Chairman: Thank you very much for very comprehensive data and for keeping the time. The lecture is of course, open for discussion. Yes please.
Question: Thank you. My first question was what were the plasma concentrations of AMDA that you achieved in your infusion studies in humans? And how does that relate to physiological levels? The second question is in your heart failure data I think I noticed that SDMA was similarly associated with ADMA and I wondered if you could just comment on that association.
Dr. Fliser: Two short comments. First of all in our experiments with the infusion we made of course a titration experiment and what I showed you here are data with plasma levels which are approximately equal to those seen in CKD patients. So they are in principal pathophysiologically relevant, I do say in principal because we know that eNOS inhibition is intracellular and what we measure outside of the cell, although this plasma concentration of ADMA might be of relevance, might be of relevance very carefully stated to what happens intracellularly. Second question you’re correct and we know and this was not part of the topic. SDMA is probably not biologically active but it is a perfect marker of renal function and we have done together with Doctor Kielstein a recent NDT paper where we showed that SDMA perfectly correlates with GFR. So it might be that it’s only a marker for renal dysfunction in these heart failure patients.

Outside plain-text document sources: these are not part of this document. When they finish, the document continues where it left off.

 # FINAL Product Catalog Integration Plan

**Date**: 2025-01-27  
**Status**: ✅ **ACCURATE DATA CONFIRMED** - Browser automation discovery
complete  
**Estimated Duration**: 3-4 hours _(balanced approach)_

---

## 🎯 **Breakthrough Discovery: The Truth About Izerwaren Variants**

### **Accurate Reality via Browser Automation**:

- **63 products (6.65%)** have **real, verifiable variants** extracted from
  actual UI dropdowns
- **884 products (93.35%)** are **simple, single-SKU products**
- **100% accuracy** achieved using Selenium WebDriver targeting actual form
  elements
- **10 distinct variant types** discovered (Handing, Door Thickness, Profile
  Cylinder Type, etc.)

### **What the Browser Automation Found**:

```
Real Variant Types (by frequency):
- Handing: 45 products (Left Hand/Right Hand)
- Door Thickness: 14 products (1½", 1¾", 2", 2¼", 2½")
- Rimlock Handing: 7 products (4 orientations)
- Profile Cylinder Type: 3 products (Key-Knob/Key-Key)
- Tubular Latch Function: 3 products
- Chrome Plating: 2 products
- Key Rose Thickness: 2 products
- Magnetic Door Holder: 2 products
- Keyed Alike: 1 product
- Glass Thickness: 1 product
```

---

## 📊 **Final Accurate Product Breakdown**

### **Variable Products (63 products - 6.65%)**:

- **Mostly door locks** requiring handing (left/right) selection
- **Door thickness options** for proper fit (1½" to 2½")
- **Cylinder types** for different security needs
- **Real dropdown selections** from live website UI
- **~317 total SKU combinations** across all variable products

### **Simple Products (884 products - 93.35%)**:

Chairman: Thank you. Professor Zoccali.
Prof. Zoccali: Just a short comment about the relationship between ADMA and ventricular function and the left ventricular mass. It’s important that you specify, like you did, the population where you tested the relationship because if you test the relationship in the general population, you find no association. The only element of the cardiac geometry that is related with ADMA is the left atrium suggesting that ADMA may induce -- in ventricular relaxation.
Dr. Fliser: So ADMA is a little bit unusual I think you may agree in that it doesn’t raise blood pressure doses which severely reduce renal blood flow. I know that might be related to preferential effects on the pulmonary circulation and pulmonary hypertension limiting cardiac output. Do you think that is part of the answer?
Question: It could be. I can just speculate on that but we were really very, very struck by our results because we knew the results from Doctor Valence in his seminal paper in Lancet in 1992 where he infused ADMA in animals and they had quite large increases in blood pressure and we had tremendous problems with our ethical committee to get these studies through because the Gnudi publication said well you cannot give an NO inhibitor where there is an increase in blood pressure of 80 mmHg and so on. After we started and I have to say the first healthy volunteer who was infused with ADMA was Doctor Kielstein by himself. He had an increase in blood pressure but this was because he was very nervous and not because he received ADMA and then we realised it doesn’t really increase so much blood pressure.
Chairman: Ok I think we ought to go on to keep on time. Thank you very much.